Hi,
I guess from your description that this is a water tube boiler.
Generally in all well designed boilers, hot gases from the flames circulate around the tubes, and the temperature of the overall enclosed volume within t5he boiler uniformly rises (forced draft will ensure this), to a fairly high value in seconds after ignition.
Even if the water in the tubes is at 16 deg C (60 F), any moisture settled on the tubes (swating) will evaporate in no time into the hot gases swirling around the tubes. This will happen even if the tubes themselves remain cool as water absorbs all the heat for the first few minutes and remains fairly cold.

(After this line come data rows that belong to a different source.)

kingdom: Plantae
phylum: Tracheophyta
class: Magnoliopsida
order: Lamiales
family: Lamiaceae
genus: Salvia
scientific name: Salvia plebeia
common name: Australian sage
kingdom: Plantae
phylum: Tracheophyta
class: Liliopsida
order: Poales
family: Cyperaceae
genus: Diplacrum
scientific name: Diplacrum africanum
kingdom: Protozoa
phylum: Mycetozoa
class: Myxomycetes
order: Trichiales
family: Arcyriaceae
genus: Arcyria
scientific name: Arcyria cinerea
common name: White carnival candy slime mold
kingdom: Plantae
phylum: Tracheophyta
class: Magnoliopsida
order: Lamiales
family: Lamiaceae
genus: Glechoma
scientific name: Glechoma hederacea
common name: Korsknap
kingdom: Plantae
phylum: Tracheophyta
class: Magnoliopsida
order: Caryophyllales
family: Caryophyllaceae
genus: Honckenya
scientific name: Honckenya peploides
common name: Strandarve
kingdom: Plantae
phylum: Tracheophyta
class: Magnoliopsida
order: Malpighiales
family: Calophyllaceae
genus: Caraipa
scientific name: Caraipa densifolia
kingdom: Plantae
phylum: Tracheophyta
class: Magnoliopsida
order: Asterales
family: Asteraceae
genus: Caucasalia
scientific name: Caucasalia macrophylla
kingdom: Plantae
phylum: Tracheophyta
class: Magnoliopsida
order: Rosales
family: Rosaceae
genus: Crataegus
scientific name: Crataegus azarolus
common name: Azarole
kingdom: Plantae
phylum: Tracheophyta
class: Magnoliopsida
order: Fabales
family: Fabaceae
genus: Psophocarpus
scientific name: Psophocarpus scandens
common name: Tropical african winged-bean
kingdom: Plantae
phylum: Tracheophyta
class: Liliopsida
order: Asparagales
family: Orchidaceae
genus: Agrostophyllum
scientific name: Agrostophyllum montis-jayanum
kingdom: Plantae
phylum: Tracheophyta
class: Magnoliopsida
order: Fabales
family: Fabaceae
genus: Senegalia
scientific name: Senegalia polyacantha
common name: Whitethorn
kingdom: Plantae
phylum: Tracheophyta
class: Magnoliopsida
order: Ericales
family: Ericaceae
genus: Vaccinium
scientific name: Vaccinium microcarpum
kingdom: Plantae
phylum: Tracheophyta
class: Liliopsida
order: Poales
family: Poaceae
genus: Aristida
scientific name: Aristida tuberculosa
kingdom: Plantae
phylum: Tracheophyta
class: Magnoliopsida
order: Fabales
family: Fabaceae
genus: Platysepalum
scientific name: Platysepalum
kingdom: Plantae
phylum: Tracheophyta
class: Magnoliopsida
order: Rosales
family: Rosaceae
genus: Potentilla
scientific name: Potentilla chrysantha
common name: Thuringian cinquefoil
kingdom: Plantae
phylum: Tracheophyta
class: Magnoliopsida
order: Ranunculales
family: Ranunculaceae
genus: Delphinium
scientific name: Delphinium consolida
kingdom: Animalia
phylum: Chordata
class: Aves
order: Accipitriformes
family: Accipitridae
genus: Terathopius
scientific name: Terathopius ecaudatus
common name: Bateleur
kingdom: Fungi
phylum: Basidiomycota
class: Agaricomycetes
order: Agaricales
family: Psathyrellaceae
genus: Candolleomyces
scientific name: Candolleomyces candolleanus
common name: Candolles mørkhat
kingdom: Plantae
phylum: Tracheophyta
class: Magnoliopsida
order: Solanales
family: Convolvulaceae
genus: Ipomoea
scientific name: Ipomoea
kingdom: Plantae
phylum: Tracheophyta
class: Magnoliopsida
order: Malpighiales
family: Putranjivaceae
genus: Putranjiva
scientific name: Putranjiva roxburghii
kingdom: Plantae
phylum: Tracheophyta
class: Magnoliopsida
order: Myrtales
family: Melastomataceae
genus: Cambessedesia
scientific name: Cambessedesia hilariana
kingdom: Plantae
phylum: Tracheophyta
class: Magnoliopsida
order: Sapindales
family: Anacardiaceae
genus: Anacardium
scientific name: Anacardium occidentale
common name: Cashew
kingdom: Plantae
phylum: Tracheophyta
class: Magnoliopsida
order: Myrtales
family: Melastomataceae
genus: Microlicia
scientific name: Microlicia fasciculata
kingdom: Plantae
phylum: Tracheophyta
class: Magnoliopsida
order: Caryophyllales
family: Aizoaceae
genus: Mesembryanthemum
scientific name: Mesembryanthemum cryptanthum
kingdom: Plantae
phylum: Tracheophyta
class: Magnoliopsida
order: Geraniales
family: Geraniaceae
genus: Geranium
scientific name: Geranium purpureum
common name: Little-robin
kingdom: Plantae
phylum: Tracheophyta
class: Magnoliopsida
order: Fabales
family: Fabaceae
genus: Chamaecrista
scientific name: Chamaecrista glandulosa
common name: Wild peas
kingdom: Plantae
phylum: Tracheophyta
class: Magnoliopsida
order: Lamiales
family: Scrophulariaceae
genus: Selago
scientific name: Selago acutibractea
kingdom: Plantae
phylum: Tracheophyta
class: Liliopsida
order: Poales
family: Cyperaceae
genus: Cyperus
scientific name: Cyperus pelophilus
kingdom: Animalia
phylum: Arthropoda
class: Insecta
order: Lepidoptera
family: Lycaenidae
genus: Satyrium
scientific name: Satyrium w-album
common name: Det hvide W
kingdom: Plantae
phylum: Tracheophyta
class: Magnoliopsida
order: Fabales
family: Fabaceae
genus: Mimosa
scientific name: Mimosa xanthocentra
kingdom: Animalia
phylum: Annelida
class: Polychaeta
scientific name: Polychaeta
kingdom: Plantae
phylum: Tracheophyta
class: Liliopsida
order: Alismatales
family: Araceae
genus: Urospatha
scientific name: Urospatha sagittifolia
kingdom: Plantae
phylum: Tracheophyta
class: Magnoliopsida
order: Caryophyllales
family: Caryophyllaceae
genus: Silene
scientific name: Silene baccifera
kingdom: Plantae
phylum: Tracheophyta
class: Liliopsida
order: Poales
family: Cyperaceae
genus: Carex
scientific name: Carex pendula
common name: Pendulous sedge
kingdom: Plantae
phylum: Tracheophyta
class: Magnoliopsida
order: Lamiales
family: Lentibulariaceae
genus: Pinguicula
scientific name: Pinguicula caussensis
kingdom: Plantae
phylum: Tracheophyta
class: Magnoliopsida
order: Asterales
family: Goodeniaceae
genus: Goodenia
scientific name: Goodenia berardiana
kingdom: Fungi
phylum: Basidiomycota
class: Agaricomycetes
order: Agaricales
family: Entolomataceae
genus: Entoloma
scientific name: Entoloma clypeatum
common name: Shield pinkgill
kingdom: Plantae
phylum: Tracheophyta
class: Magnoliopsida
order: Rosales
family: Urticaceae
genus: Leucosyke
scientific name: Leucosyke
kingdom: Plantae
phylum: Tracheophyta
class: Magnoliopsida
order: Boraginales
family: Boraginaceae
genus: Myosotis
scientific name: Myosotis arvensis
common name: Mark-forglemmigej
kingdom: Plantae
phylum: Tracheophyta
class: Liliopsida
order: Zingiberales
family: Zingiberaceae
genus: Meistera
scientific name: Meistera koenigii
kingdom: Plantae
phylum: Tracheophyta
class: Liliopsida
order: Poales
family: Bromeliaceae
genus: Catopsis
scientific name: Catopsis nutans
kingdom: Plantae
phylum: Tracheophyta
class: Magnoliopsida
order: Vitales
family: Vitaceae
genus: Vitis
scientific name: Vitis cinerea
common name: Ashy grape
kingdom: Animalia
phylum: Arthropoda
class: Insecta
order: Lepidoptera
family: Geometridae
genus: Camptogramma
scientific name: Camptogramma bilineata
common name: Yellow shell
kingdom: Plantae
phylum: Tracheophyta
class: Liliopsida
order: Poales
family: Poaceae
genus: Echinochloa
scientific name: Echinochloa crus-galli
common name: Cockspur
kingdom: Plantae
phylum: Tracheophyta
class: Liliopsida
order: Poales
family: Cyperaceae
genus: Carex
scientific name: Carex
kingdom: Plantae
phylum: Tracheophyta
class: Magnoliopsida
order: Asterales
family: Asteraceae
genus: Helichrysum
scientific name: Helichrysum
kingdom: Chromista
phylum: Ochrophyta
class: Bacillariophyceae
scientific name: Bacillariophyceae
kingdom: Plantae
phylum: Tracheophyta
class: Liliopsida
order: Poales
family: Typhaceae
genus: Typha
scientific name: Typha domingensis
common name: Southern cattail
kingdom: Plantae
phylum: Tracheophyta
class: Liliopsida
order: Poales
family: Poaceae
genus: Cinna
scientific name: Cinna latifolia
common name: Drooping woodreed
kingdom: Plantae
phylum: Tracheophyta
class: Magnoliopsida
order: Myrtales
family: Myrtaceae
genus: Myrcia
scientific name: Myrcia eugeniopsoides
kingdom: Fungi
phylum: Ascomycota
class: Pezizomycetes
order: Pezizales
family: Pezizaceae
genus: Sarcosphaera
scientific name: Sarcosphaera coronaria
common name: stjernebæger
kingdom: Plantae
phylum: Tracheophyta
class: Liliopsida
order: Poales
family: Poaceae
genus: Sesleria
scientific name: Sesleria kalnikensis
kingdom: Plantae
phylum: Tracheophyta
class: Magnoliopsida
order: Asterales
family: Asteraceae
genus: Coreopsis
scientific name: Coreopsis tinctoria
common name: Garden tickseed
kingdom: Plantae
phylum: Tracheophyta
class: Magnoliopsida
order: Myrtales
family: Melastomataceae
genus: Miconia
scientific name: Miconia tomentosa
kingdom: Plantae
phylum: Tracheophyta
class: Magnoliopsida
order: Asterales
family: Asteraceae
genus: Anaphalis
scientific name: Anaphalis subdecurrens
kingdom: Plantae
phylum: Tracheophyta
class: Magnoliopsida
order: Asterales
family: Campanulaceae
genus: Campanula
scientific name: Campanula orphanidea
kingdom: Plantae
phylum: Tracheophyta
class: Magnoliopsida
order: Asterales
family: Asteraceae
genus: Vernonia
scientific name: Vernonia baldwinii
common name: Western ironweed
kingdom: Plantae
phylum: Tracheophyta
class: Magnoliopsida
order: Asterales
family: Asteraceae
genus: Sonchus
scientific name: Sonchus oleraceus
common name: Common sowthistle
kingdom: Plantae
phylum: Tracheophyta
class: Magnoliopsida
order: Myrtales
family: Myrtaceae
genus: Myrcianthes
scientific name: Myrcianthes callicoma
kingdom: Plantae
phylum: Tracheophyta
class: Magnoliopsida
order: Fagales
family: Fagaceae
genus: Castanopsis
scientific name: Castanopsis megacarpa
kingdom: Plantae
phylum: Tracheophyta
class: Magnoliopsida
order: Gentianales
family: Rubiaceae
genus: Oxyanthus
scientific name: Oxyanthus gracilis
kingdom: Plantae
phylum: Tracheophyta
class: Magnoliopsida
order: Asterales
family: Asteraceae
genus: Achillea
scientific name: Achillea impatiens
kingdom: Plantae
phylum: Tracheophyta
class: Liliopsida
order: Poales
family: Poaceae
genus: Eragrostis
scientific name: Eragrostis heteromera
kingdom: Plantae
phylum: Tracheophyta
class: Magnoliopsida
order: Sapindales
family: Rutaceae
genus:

The reason is that water droplets have their own thermal resistance. The surface of the droplets will ablate away and the part of the droplet adhering to the wall will still remain cool. This will make the frops shrink till enmass the whole body of the drop will boil off. This happens in maximum few seconds.
If there is a runoff of water you observe, it may be because the sweating is locked away in the insulation (porousness) and the insulation will hold it for a long long time till the whole tube itself becomes hot. Which takes a long time.
If the firing is for short period due to less demand, more sweating time leads to really wet soggy insulation.
It is best to switch off circulating pumps in tandem with boiler firing but ensuring circulation remains on till boiler tube temperatures reach normal after halting the firing.